On the other hand, the state would be responsible for maintaining the trains, and the costs of a maintenance contract with Talgo could eat up the savings from ending the rental charges, the Transportation Department says in its 2011-’13 budget request.

Meanwhile, the Fiscal Bureau report to state Rep. Jon Richards (D-Milwaukee) addresses a Transportation Department claim that federal aid could cover up to 90% of the cost of the Milwaukee-to-Madison leg, as it does for the Milwaukee-to-Chicago leg.

That’s not extra aid for the train, the report says. It’s a piece of federal aid that already goes to the state.

In some past years, the state covered Hiawatha operating costs with money designated to reduce southeastern Wisconsin traffic congestion and air pollution, said Fred Ammerman, a supervisor in the bureau. In recent years, however, the state has been using part of its highway aid, with federal permission, Ammerman said.

That federal money usually has covered 80% of costs, rising to 90% in years when the train helps travelers avoid freeway construction zones, the report says.

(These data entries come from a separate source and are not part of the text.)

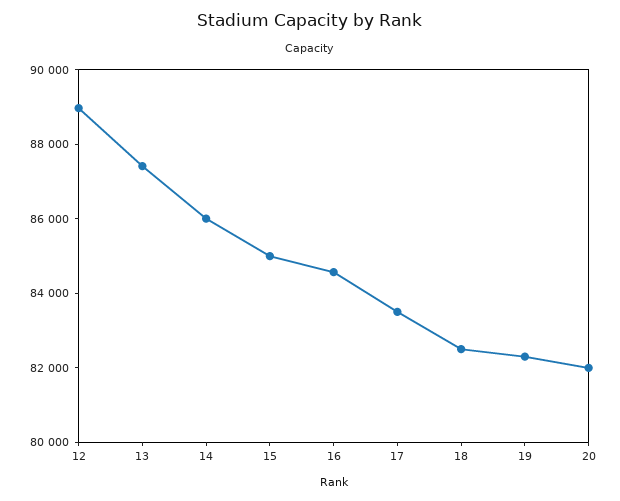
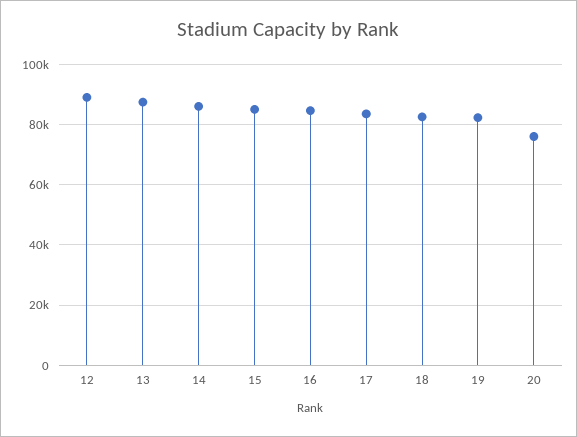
  {
    "12": 89000,
    "13": 87500,
    "14": 86000,
    "15": 85000,
    "16": 84500,
    "17": 83500,
    "18": 82500,
    "19": 82500,
-   "20": 82000
+   "20": 76000
  }

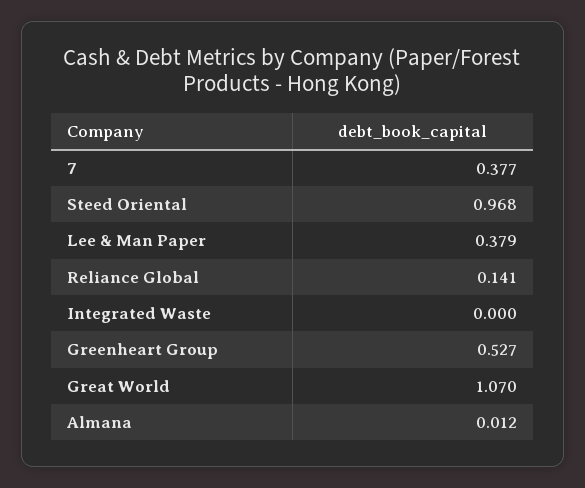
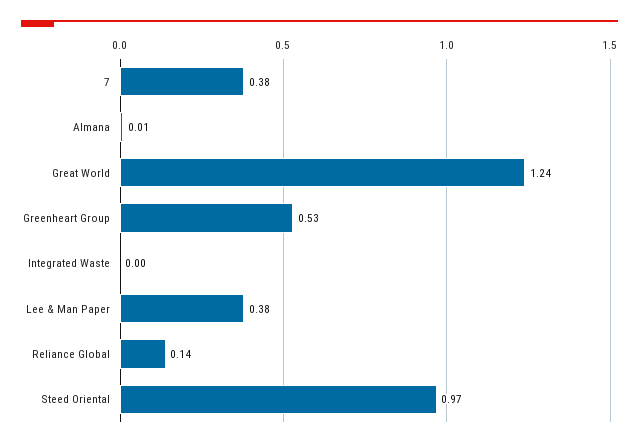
  {
    "7": 0.377,
    "Steed Oriental": 0.968,
    "Lee & Man Paper": 0.379,
    "Reliance Global": 0.141,
    "Integrated Waste": 0,
    "Greenheart Group": 0.527,
-   "Great World": 1.07,
+   "Great World": 1.24,
    "Almana": 0.012
  }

In the federal fiscal year ending Sept. 30, the state’s regular federal highway aid totaled $734 million, not counting earmarks and stimulus grants, Ammerman said. A 90% share of $5.2 million in Hiawatha costs would amount to $4.7 million, or less than 1% of the total. Adding the Milwaukee-to-Madison leg would increase that share to slightly more than 1%.

In other developments:

• In a letter Thursday to President Barack Obama, Walker reiterated his view that Wisconsin should be allowed to use the $810 million for highways. But Obama can’t legally reallocate the money; as Walker has conceded, it would take an act of Congress, and U.S. Rep. Tom Petri, a Fond du Lac Republican, has said that’s unlikely.

• The AFL-CIO lashed out Friday at Walker, Ohio Governor-elect John Kasich and congressional Republicans, saying their opposition to high-speed rail threatens job creation.